Eine Quadpipeline ist grob gesehen eine einzige Pipeline, die vierfach ausgelegt ist. Es wird pro Takt ein Pixelquad, also eine Anordnung von 2x2 Pixeln (in der Abbildung blau gekennzeichnet), berechnet. So sparte man zwar viele Transistoren für die Steuerlogik, erkaufte aber die Limitierung, dass alle Pixelpipelines die gleiche Operation durchführen müssen. Das führt, besonders bei kleinen Dreiecken, zu einem Verschnitt (in der Abbildung als weißes Pixel im blauen Rahmen erkennbar). Diesem Verschnitt unterliegt der VSA-100, wie alle Prä-GeForce-Renderer, nicht.
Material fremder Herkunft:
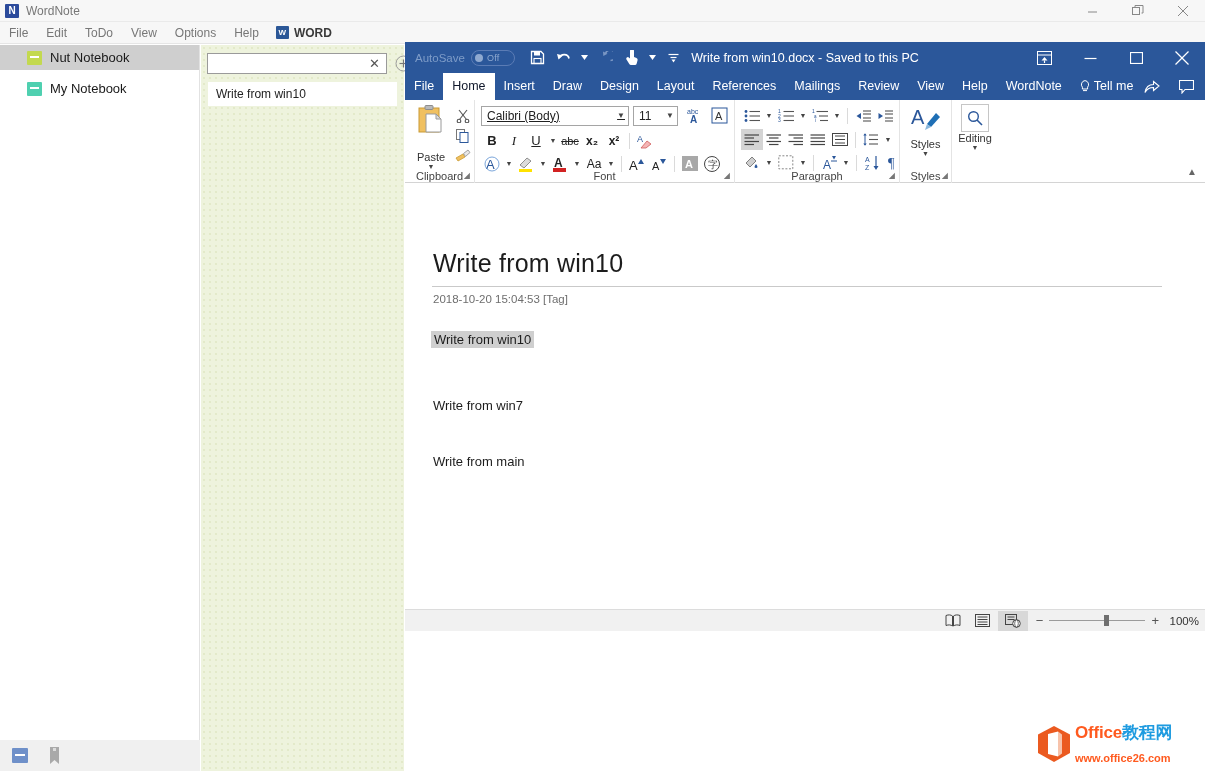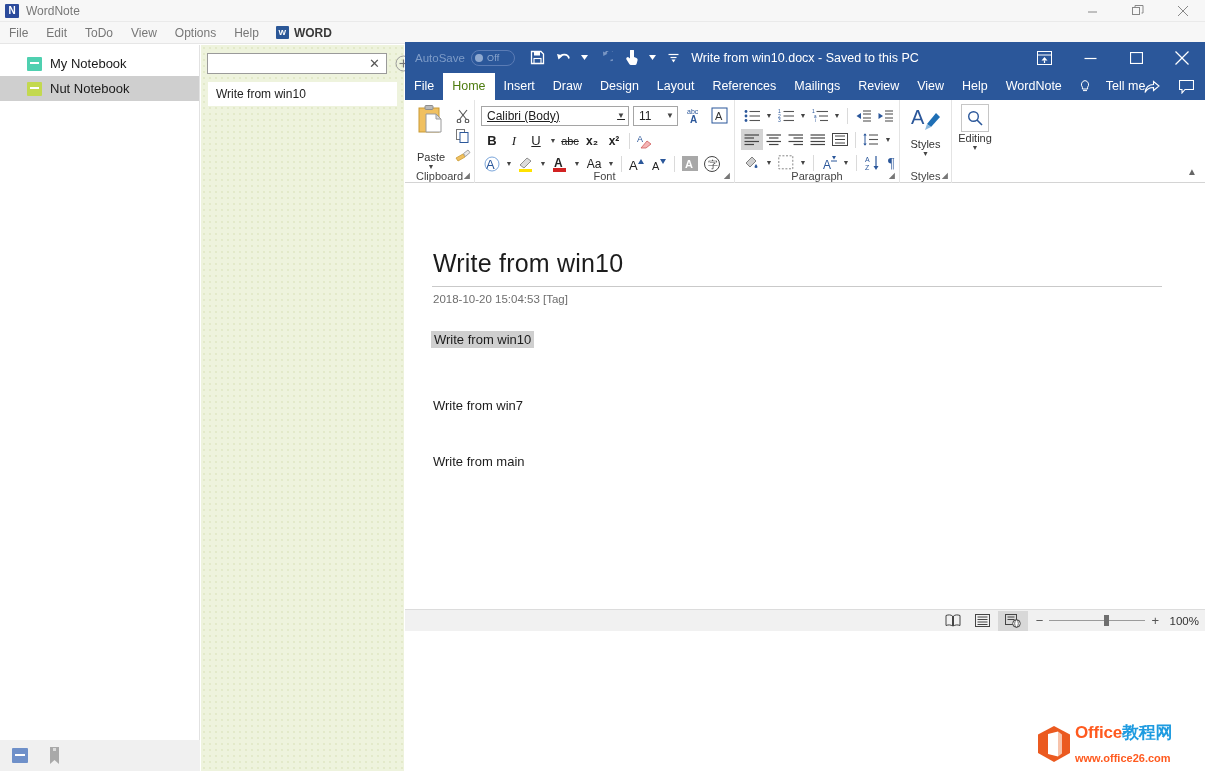--- a/index.html
+++ b/index.html
@@ -280,13 +280,13 @@
   </div>
 
   <div class="nb-pane">
+    <div class="nb-item selected">
+      <span class="nb-ico" style="background:#c3d94f"></span>
+      <span>Nut Notebook</span>
+    </div>
     <div class="nb-item" style="margin-top:6px">
       <span class="nb-ico" style="background:#4fd0b0"></span>
       <span>My Notebook</span>
-    </div>
-    <div class="nb-item selected">
-      <span class="nb-ico" style="background:#c3d94f"></span>
-      <span>Nut Notebook</span>
     </div>
   </div>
Obwohl die Voodoo5 6000 die Zahl "5" trägt, ist sie dennoch ein Angehöriger der vierten Generation der Voodoo-Serie. Vermutlich wollte 3dfx die Mehrchipvarianten namentlich von der Einzelvariante (Voodoo4 4500) abgrenzen, um deren Leistungsfähigkeit für den Käufer zu unterstreichen.

  Voodoo4 4500 Voodoo5 5500 Voodoo5 6000
Pixelpipelines 2 4 8
TMUs pro Pipeline 1 1 1
Fertigungsprozess 220nm 220nm 220nm
Chiptakt 166 MHz 166 MHz 183 MHz
Speichertakt 166 MHz 166 MHz 183 MHz
Anti-Aliasing 2x SG-SSAA 4x SG-SSAA 8x SG-SSAA
Füllrate in MTex/sek 333 666 1464
Bandbreite in GB/sek 2,6 5,3 11,7
Maximale Texturgröße 2048x2048 2048x2048 2048x2048
Grafikspeicher 32 MiB 2x 32 MiB 4x 32 MiB

Mit dem Slogan "Fillrate is King" bewarb 3dfx die VSA-100-Reihe. Aufgrund der Verspätung schaffte man es aber leider nicht, diese Serie gegen den eigentlich vorgesehenen Gegner, die GeForce 256 von nVidia, antreten zu lassen. Diese wäre aus einer derartigen Konfrontation vermutlich nicht einmal mit einem blauen Auge davongekommen.

Aber im Leben kommt es oftmals anders als man denkt: Nichts desto trotz erfüllen unsere Voodoo5 6000 Karten diesen Leitspruch, denn eine Füllrate von 1,46 Gigapixeln pro Sekunde und eine Bandbreite von 11,7 Gigabyte/s, verbunden mit den Effizienzvorteilen von SLI, sprechen eine klare Sprache. Keine SingleChip HighEnd Grafikkarte aus dieser Zeit wäre im Stande gewesen, hier mit der Voodoo 5 6000 mitzuhalten. Doch dazu mehr im Benchmarkteil.